ECLI:NL:RBAMS:2015:6788
Rechtbank Amsterdam
- Wraking
- Rechtspraak.nl
Wrakingsverzoek niet-ontvankelijk na uitspraak door de kantonrechter
In deze zaak heeft de Rechtbank Amsterdam op 8 april 2015 uitspraak gedaan over een wrakingsverzoek van een verzoeker, dat was ingediend na de uitspraak van de kantonrechter op 26 maart 2015. De verzoeker had bezwaar gemaakt tegen een administratiefrechtelijke sanctie die hem was opgelegd wegens een verkeersovertreding. Na afwijzing van zijn bezwaar door de officier van justitie, had hij beroep ingesteld bij de kantonrechter. Tijdens de zitting op 26 maart 2015 heeft de kantonrechter de beslissing van de officier van justitie vernietigd, maar de initiële beschikking in stand gelaten. De verzoeker heeft tijdens deze zitting aangegeven de kantonrechter te willen wraken, omdat deze geen aandacht had besteed aan een video-opname die de verzoeker had gemaakt en waarnaar hij verwees in zijn beroepschrift.

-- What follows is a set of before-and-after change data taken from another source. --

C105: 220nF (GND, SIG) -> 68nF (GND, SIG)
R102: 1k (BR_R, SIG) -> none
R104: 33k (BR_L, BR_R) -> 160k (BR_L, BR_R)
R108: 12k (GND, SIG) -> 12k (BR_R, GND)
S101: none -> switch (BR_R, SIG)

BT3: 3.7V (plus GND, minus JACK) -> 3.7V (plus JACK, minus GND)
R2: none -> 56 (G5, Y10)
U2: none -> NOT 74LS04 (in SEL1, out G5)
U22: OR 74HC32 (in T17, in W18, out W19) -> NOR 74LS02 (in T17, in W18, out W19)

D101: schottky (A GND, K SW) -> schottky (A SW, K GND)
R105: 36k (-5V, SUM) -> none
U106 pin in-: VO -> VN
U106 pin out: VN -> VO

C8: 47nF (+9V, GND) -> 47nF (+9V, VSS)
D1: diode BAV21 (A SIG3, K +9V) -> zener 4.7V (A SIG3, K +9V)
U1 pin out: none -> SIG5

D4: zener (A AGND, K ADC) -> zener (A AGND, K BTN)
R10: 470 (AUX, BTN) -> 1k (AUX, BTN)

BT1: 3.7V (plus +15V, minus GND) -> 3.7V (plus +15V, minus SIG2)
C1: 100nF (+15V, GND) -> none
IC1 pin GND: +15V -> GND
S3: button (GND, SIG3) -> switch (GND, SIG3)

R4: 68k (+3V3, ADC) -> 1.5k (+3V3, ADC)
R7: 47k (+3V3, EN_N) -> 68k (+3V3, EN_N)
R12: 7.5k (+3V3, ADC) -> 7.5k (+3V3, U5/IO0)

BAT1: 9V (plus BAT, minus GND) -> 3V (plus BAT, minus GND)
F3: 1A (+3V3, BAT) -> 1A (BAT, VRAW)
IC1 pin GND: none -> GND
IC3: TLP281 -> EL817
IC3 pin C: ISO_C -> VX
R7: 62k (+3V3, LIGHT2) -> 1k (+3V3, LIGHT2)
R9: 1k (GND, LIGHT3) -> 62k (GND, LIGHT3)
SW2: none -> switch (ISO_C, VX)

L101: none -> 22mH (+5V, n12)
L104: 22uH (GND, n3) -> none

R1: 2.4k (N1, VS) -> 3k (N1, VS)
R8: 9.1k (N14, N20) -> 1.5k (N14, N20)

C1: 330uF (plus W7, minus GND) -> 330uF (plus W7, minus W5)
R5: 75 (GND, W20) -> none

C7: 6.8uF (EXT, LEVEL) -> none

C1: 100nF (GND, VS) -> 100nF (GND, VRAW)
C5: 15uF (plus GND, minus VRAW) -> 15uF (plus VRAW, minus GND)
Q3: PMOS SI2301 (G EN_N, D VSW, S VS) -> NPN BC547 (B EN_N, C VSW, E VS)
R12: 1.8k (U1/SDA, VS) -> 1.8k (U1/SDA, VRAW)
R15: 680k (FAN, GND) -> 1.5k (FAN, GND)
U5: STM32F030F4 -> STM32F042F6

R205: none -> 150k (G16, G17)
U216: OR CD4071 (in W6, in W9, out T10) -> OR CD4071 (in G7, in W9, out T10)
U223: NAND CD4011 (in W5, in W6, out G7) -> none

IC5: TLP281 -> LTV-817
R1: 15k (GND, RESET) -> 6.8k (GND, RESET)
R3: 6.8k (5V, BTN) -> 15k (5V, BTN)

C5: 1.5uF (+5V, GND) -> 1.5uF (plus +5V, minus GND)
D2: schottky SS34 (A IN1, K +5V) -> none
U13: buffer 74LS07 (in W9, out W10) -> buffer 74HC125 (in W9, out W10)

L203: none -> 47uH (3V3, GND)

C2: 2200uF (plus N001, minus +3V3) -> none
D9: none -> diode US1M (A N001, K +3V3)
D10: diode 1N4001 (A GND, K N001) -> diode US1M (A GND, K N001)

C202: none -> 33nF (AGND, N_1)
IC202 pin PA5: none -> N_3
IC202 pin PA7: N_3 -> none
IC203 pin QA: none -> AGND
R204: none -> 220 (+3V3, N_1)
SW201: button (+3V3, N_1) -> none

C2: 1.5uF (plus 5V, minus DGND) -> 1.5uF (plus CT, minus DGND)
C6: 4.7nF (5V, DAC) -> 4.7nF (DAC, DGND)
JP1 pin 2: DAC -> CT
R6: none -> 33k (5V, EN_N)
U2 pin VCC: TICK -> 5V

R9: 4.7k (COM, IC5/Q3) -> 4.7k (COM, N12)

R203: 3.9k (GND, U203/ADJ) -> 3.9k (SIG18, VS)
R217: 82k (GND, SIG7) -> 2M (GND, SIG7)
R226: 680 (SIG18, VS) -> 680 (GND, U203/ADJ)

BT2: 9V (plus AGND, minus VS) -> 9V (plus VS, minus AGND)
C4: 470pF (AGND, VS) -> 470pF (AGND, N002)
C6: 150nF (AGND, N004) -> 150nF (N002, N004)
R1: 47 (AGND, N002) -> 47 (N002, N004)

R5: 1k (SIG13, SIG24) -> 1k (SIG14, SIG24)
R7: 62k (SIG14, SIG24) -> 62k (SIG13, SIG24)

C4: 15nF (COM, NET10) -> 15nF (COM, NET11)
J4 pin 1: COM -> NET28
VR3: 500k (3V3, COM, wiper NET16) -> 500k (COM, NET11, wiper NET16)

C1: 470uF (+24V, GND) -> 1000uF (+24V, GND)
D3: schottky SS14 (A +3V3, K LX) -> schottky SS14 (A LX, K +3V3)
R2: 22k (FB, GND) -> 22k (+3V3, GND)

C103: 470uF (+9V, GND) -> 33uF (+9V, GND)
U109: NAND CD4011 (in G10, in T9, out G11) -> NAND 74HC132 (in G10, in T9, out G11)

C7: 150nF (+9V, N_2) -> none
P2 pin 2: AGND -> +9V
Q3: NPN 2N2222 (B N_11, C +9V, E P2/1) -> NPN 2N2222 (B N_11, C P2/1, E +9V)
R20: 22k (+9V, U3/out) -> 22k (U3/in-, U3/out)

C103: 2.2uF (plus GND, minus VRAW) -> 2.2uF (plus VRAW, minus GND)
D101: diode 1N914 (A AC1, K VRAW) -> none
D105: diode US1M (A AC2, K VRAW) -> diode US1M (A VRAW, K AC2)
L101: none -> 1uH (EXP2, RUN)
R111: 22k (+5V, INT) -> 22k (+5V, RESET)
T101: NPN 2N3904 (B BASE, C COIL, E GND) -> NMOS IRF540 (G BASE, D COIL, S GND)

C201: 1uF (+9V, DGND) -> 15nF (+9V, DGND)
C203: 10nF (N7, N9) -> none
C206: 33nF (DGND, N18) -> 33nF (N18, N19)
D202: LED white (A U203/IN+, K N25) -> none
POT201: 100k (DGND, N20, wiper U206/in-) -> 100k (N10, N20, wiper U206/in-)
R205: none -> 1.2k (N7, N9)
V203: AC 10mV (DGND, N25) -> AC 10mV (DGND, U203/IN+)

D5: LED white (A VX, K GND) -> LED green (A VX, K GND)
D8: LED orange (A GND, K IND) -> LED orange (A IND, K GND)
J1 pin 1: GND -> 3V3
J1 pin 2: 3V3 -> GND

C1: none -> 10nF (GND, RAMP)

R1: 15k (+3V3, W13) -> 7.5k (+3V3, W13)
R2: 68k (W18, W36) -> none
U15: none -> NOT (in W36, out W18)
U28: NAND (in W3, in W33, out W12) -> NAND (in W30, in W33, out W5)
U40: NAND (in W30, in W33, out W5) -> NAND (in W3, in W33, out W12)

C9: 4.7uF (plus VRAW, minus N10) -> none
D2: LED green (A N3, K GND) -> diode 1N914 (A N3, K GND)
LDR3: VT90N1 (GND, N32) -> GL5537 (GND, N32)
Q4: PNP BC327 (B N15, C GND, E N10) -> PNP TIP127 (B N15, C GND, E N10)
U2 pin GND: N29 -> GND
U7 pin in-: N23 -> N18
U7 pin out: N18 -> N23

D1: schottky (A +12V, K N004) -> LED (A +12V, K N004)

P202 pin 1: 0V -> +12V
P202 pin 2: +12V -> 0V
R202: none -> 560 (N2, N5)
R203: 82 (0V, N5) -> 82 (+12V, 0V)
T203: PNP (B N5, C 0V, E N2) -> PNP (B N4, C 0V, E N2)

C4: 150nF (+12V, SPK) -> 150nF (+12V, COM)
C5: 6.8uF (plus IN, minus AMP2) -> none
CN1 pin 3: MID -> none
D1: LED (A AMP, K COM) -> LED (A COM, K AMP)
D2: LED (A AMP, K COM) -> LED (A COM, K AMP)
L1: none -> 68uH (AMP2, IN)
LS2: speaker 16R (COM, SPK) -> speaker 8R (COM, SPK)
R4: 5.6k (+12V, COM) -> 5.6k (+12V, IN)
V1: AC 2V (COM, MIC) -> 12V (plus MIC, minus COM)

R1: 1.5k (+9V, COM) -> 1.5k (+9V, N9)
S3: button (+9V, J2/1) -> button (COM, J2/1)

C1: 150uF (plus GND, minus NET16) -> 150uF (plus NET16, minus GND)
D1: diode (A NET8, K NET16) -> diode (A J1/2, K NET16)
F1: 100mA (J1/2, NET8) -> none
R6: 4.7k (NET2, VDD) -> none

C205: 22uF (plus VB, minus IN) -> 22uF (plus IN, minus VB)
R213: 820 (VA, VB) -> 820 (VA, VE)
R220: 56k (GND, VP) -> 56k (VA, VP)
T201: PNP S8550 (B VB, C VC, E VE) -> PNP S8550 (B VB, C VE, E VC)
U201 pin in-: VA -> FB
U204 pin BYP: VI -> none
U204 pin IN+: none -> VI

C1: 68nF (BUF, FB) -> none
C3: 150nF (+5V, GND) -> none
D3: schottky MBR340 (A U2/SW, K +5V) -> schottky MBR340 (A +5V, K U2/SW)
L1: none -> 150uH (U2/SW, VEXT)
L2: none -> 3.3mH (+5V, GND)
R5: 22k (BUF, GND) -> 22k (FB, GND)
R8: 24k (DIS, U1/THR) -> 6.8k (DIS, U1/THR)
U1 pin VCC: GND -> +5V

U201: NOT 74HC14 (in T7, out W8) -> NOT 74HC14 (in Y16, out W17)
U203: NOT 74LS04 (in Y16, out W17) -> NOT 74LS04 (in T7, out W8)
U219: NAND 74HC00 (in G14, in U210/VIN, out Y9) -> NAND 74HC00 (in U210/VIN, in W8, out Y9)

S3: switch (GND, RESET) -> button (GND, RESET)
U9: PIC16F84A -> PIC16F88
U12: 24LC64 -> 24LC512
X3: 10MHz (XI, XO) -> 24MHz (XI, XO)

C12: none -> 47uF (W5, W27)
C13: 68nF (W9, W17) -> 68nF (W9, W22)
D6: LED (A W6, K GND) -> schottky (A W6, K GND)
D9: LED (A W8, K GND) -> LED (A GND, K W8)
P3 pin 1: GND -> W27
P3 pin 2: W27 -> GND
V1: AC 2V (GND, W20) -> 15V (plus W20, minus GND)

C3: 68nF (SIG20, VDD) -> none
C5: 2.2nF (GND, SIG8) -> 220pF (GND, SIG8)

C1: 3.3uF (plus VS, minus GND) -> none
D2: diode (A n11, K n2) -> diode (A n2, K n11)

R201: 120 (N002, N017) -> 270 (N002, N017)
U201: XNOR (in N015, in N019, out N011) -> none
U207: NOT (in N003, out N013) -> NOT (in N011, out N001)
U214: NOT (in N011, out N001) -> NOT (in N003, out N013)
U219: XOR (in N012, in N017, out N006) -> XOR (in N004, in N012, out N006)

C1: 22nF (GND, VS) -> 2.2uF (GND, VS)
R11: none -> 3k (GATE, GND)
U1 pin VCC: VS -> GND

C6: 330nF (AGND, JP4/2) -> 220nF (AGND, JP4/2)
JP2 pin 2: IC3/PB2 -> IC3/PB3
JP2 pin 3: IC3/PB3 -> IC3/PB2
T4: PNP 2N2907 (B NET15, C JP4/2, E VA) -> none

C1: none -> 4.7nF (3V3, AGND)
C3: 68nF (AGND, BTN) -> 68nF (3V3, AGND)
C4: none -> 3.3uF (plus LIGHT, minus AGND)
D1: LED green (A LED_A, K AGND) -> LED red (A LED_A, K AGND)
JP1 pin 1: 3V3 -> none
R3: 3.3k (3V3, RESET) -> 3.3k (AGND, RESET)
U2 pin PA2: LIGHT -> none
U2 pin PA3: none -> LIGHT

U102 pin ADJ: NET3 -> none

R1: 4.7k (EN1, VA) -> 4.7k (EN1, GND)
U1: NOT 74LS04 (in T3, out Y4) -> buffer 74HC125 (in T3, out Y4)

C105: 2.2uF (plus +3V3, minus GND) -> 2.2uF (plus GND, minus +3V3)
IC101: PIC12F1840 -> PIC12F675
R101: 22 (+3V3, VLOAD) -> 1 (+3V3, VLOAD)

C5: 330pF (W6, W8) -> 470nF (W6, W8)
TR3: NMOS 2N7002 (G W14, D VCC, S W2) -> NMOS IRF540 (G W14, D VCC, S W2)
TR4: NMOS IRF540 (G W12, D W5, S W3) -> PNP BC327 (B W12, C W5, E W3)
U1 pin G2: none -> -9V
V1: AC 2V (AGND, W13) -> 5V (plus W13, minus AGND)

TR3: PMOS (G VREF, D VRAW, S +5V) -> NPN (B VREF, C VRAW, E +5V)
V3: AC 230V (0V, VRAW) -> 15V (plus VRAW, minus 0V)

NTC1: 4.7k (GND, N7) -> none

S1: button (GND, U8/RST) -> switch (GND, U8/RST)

De rechtbank heeft vastgesteld dat het wrakingsverzoek te laat is ingediend, aangezien het verzoek is gedaan na de uitspraak van de kantonrechter. Volgens artikel 512 van het Wetboek van Strafvordering kan een wrakingsverzoek niet meer worden gedaan nadat in de zaak uitspraak is gedaan. De rechtbank heeft geconcludeerd dat er geen aanleiding is voor een mondelinge behandeling van het verzoek, omdat de verzoeker niet-ontvankelijk wordt verklaard in zijn verzoek tot wraking. De beslissing van de rechtbank is dat de verzoeker niet-ontvankelijk wordt verklaard in zijn wrakingsverzoek, en tegen deze beslissing staat geen voorziening open op grond van artikel 515 lid 5 Sv.